DATA PROVIDED Block Start

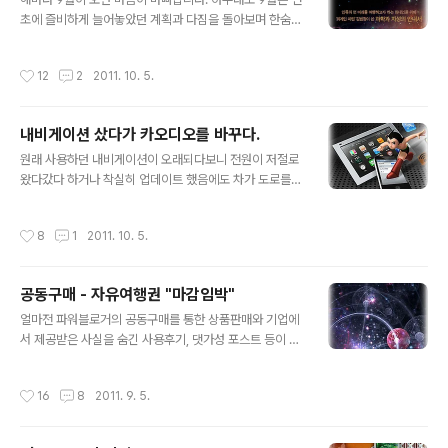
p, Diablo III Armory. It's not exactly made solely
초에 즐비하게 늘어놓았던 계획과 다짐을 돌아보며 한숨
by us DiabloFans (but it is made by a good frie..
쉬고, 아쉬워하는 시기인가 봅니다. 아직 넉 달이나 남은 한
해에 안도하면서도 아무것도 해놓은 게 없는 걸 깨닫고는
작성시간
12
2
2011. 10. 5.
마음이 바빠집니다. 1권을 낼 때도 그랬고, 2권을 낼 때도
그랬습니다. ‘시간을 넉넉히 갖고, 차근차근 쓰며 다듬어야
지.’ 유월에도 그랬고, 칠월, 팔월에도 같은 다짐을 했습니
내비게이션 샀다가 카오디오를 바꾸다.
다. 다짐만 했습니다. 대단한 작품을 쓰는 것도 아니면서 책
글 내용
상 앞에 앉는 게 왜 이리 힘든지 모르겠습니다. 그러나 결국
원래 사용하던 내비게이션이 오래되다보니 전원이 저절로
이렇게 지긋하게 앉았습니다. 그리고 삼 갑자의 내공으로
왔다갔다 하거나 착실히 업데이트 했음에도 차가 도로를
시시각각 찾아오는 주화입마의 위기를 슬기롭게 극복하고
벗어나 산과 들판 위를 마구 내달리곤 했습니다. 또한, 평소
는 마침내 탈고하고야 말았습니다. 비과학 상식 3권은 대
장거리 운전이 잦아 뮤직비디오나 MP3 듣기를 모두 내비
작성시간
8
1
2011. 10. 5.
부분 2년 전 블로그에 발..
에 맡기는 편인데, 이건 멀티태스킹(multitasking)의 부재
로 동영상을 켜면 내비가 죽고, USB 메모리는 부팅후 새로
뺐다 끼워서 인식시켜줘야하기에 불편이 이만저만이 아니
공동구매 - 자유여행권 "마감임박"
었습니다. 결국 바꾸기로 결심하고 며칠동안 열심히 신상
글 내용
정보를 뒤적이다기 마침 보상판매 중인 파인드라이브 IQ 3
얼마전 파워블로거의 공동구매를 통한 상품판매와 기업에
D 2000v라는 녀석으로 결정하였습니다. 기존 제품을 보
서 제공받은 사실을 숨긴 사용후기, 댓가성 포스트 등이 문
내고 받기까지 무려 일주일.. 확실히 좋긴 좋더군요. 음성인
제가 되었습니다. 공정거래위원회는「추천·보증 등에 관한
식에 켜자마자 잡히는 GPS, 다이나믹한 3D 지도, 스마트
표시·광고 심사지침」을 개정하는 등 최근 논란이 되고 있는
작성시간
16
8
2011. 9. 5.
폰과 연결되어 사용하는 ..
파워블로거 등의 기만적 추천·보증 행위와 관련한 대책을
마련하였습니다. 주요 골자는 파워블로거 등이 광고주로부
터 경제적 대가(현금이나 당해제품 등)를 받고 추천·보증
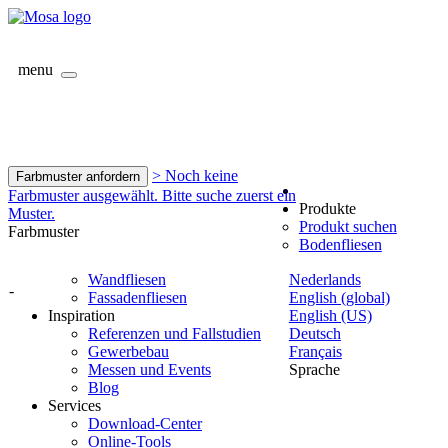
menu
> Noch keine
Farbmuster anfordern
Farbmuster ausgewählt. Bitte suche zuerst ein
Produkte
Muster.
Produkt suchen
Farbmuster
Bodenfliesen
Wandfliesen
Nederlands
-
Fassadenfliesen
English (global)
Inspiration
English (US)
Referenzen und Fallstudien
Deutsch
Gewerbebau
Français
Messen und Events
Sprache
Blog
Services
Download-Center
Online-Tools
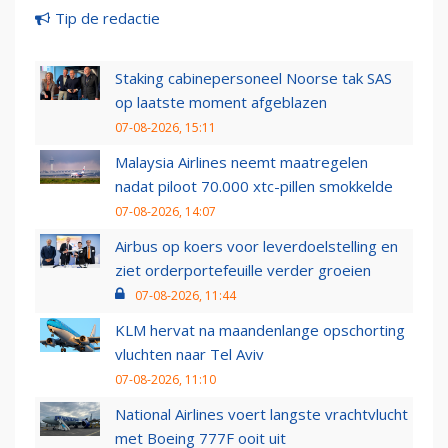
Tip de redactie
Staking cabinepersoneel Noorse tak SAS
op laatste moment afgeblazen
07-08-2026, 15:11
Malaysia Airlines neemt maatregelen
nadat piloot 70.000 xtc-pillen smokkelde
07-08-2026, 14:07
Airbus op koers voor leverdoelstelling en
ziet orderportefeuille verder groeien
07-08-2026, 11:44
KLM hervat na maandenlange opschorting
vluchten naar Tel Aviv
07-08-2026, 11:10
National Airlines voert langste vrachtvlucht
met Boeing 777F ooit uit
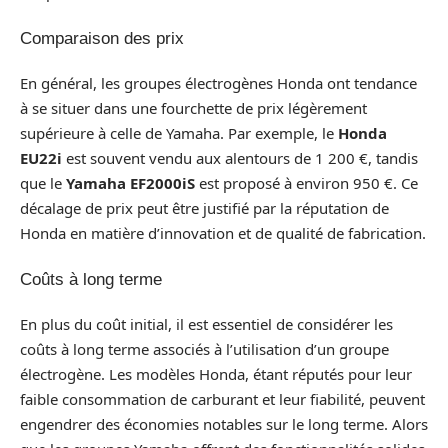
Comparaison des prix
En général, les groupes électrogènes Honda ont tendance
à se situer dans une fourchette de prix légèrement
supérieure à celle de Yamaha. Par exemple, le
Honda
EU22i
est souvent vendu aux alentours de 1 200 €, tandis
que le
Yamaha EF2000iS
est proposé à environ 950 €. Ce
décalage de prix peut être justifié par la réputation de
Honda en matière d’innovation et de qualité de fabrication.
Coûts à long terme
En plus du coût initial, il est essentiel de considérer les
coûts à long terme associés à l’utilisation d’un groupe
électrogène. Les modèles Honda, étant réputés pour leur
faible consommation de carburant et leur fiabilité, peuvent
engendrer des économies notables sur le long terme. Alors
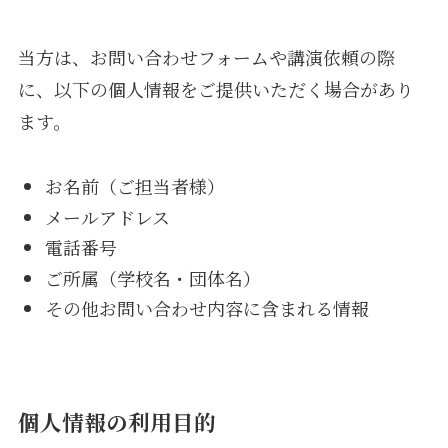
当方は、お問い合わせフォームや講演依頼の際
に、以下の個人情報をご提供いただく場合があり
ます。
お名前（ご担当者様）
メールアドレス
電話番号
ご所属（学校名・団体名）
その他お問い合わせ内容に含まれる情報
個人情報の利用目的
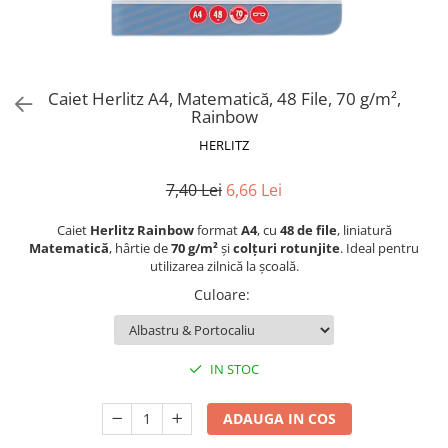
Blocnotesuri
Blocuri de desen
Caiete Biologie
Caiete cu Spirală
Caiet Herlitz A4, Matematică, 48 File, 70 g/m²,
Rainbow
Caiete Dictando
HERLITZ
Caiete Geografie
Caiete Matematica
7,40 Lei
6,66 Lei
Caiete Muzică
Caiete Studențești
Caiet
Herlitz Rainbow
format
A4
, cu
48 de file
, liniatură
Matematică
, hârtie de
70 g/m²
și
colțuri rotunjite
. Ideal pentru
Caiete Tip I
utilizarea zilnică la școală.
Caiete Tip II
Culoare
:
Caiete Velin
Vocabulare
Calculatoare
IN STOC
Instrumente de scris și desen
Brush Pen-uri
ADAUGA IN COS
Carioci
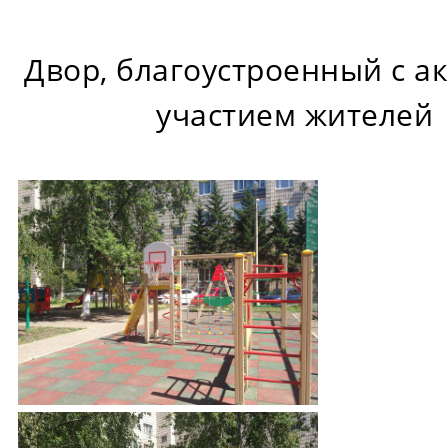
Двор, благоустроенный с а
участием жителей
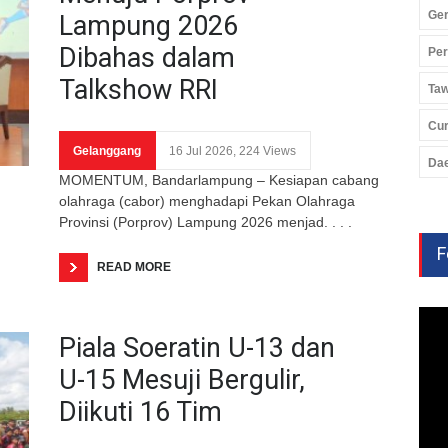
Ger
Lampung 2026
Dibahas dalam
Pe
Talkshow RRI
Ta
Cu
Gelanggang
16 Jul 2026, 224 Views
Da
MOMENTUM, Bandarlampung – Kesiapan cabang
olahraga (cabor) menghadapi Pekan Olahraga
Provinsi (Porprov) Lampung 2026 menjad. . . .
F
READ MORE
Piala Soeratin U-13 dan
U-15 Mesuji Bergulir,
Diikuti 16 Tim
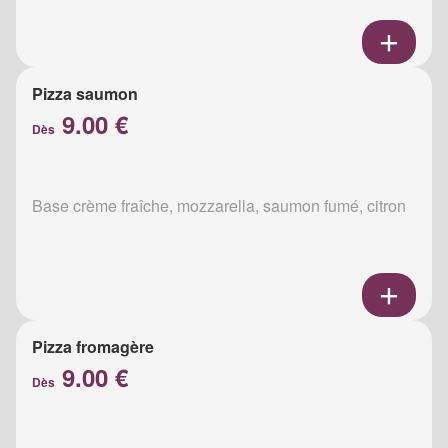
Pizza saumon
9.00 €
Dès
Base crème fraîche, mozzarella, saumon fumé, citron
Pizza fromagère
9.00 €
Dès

DATA PROVIDED Block End

■ TASK TO COMPLETE ■
Find the string "desen" in the material above. Then copy each line that has it.

■ TASK OUTPUT ■
Blocuri de desen
Instrumente de scris și desen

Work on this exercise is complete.